I'm doing 2D FFTs of 2D arrays of complex numbers using pyFFTW. These arrays can get very large (~128 GiB), so execution time is crucial. (The background is wavefront propagation in optical physics.)
Have a look at the following toy code:
import numpy as np
import pyfftw
import multiprocessing
a = np.random.rand(16384, 16384) + 1j*np.random.rand(16384, 16384)
fft = pyfftw.FFTW(a, a, axes = (0, 1), direction = 'FFTW_FORWARD', flags = ('FFTW_ESTIMATE', 'FFTW_UNALIGNED', 'FFTW_DESTROY_INPUT',), threads = multiprocessing.cpu_count())
a = fft()
The FFT takes some seconds to execute on my modern 64-bit machine.

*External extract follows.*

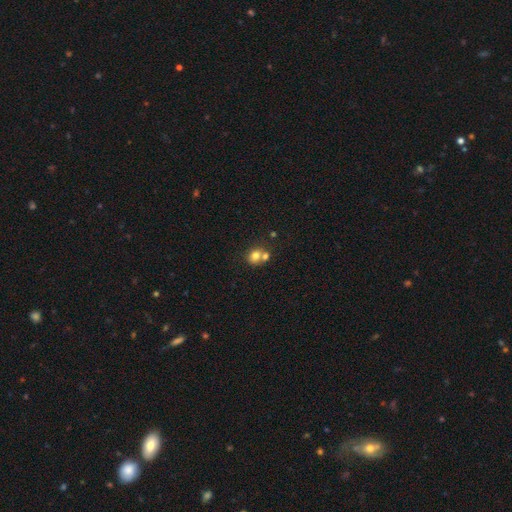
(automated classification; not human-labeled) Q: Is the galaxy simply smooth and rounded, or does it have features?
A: smooth — 75%.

Both the result and the execution time remain the same when doing the 2D FFT in two steps (1D-FFTs of all columns and of all rows):
fft = pyfftw.FFTW(a, a, axes = (0,), direction = 'FFTW_FORWARD', flags = ('FFTW_ESTIMATE', 'FFTW_UNALIGNED', 'FFTW_DESTROY_INPUT',), threads = multiprocessing.cpu_count())
a = fft()
fft = pyfftw.FFTW(a, a, axes = (1,), direction = 'FFTW_FORWARD', flags = ('FFTW_ESTIMATE', 'FFTW_UNALIGNED', 'FFTW_DESTROY_INPUT',), threads = multiprocessing.cpu_count())
a = fft()
However, taking the time of these steps individually shows that the column-FFT is roughly 10 times slower than the row-FFT.

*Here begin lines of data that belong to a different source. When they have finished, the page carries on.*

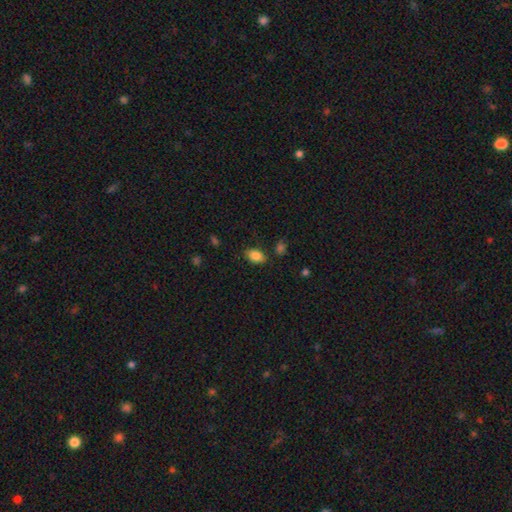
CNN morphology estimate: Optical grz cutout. It shows a smooth galaxy with no disk features (85%) that is in between round and cigar-shaped (88%). Merging: none (81%).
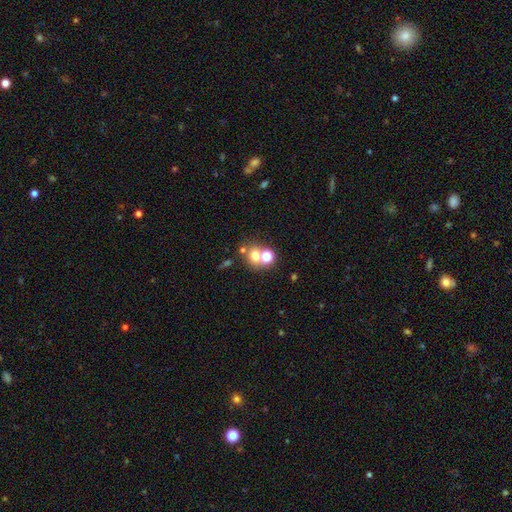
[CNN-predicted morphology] Q: Smooth or featured?
A: smooth (63%); runner-up: star or artifact (20%)
Q: How rounded?
A: round (75%); runner-up: in between (24%)
Q: Merging?
A: none (47%); runner-up: merger (41%)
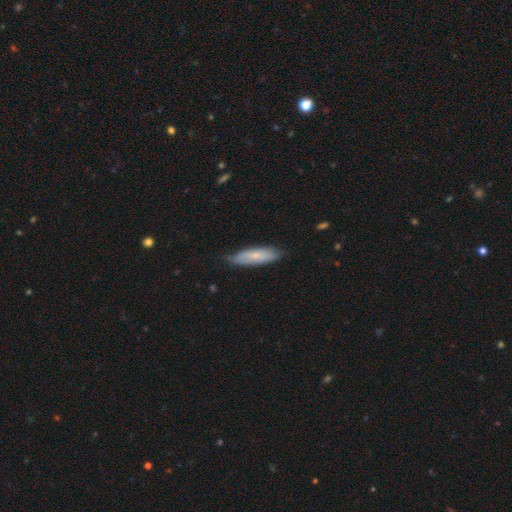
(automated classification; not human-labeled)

The reason, I guess, is the fact that the array is saved to physical RAM row by row. Indeed, a.flags gives
C_CONTIGUOUS : True
F_CONTIGUOUS : False
OWNDATA : True
WRITEABLE : True
ALIGNED : True
UPDATEIFCOPY : False
while a.strides gives
(262144, 16)
So, the array is C-contiguous and seems to be correctly aligned. However, removing the flag 'FFTW_UNALIGNED' makes the column-FFT roughly another 10 times slower (while the row-FFT becomes slightly faster).
Hence, my questions is:
Might there be something wrong with the alignment or is a 10 times slower access to columns than to rows for C-contiguous arrays the physical limit?
EDIT: Indeed, a factor of 10 seems to be too large. Let's compare simple read/write access of rows and columns:
a[:,0:16384:2]*=1j
and
a[0:16384:2,:]*=1j
Multiplying the columns with an even index (first variant) is about 2 times slower than multiplying the rows with an even index (second variant).
EDIT: The exact code entered in ipython is
In [1]: import pyfftw
In [2]: import multiprocessing
In [3]: a = np.random.rand(16384, 16384) + 1j*np.random.rand(16384, 16384)
In [4]: fft = pyfftw.FFTW(a, a, axes = (0, 1), direction = 'FFTW_FORWARD', flags = ('FFTW_ESTIMATE', 'FFTW_UNALIGNED', 'FFTW_DESTROY_INPUT',), threads = multiprocessing.cpu_count())
In [5]: %timeit a = fft()